One silver lining here is that risks involving pure physical access have become increasingly manageable with additional security technologies. Full-disk encryption means the janitor can walk away with a bundle of disk drives, but not read their contents. Encryption in transit means attackers tapping network connections will only observe ciphertext instead of the original data. Firmware controls such as secure boot and measured boot make it difficult to install rogue software undetected, while special-purpose hardware such as hardware security modules and TPMs prevent even authorized users from walking away with high-value cryptographic keys.

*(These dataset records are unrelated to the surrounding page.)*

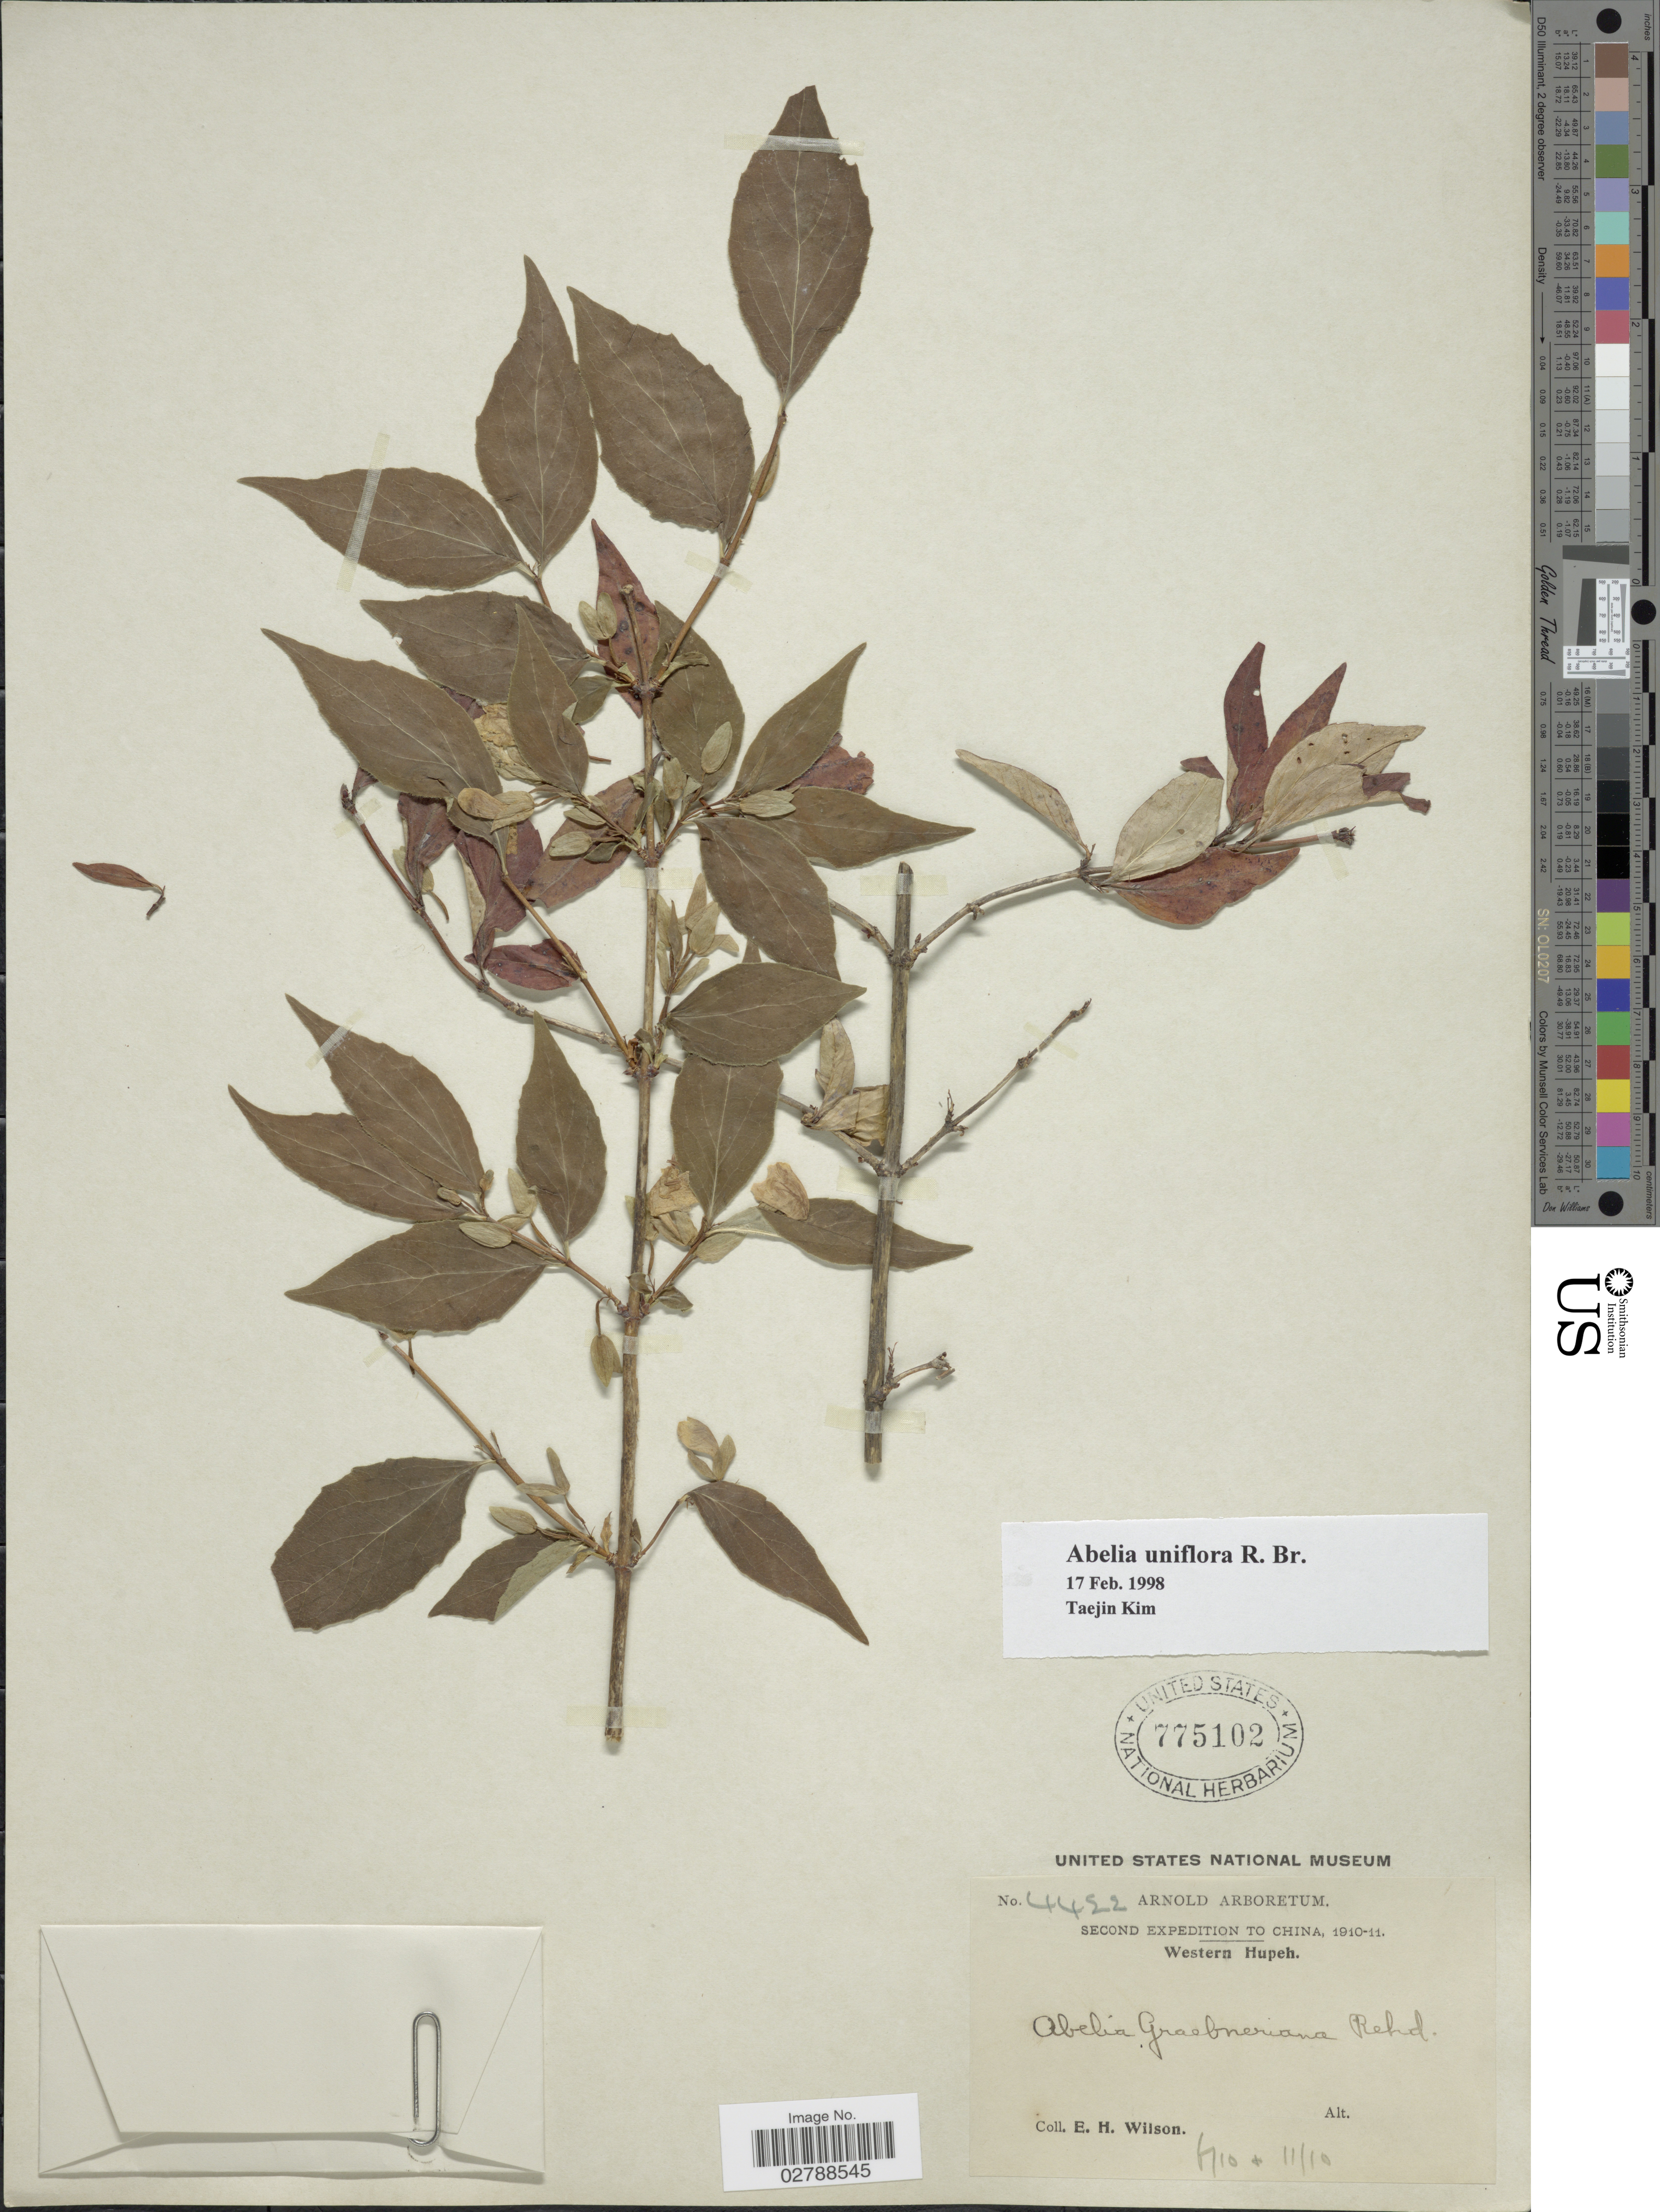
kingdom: Plantae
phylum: Tracheophyta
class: Magnoliopsida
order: Dipsacales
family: Caprifoliaceae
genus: Abelia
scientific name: Abelia uniflora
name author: R. Br.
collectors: E. Wilson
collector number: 4422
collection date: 1910-06/1910-11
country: China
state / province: Hubei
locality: Western Hupeh.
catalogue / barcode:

Confidential computing takes this model to its extreme conclusion. In this vision customers can enlist run their applications on distant cloud service providers and process sensitive data, all the while being confident that the  cloud provider can not peek into that data or tamper with application logic— even when that application is running on servers owned by that provider with firmware and hypervisors again in the control of the same untrusted party. This was not possible using vanilla infrastructure providers such as AWS or Azure. Only the introduction of new CPU-level isolation models such as Intel SGX enclaves or AMD SEV virtual machines has made it possible to ask whether trust in the integrity of a server can be decoupled from physical access. Neither has achieved clear market dominance, but both approaches point towards a future where customers can locate servers anywhere in the world— including hostile countries where local authorities are actively seeking to compromise those devices— and still achieve some confidence that software running on those machines continues to follow expected security properties. Incidentally, this is a very challenging threat-model. It is no wonder both Intel and AMD have stumbled in their initial attempts. SGX has been riddled with vulnerabilities. (In a potential sign of retreat, Intel is now following in AMD’s path with an SEV competitor called Trust Domain Extensions or TDX.) Earlier iterations of SEV have not fared any better. Still it is worth remembering that Intel and AMD are trying to solve a far more challenging security problem than the ones facing by companies who operate data-centers in hostile countries, as in the case of Apple and China. Apple is not hosting its services out of some AWS-style service managed by CCCP in a mysterious building. While a recent NYT investigation revealed Apple made accommodations for guanxi, the company retains extensive control over their operational environment. Hardware configured by Apple is located inside a facility operated by Apple, managed by employees hand-picked by Apple, working according to rules laid down by Apple, monitored 24/7 by security systems overseen by Apple. That’s a far cry from trying to ascertain whether a blackbox in a remote Amazon AWS datacenter you can not see or touch— much less have any say in the initial configuration— is working as promised.

Beyond geography

Regulators dictating where citizens’ private information must be stored and companies defending their privacy record by stressing where customer data is not stored both share in the same flawed logic. Equating geography with data security reflects a fundamental misunderstanding of the threat model, focusing on physical access while neglecting the far more complex problems raised by the possibility of remote logical access to the same information from anywhere in the world.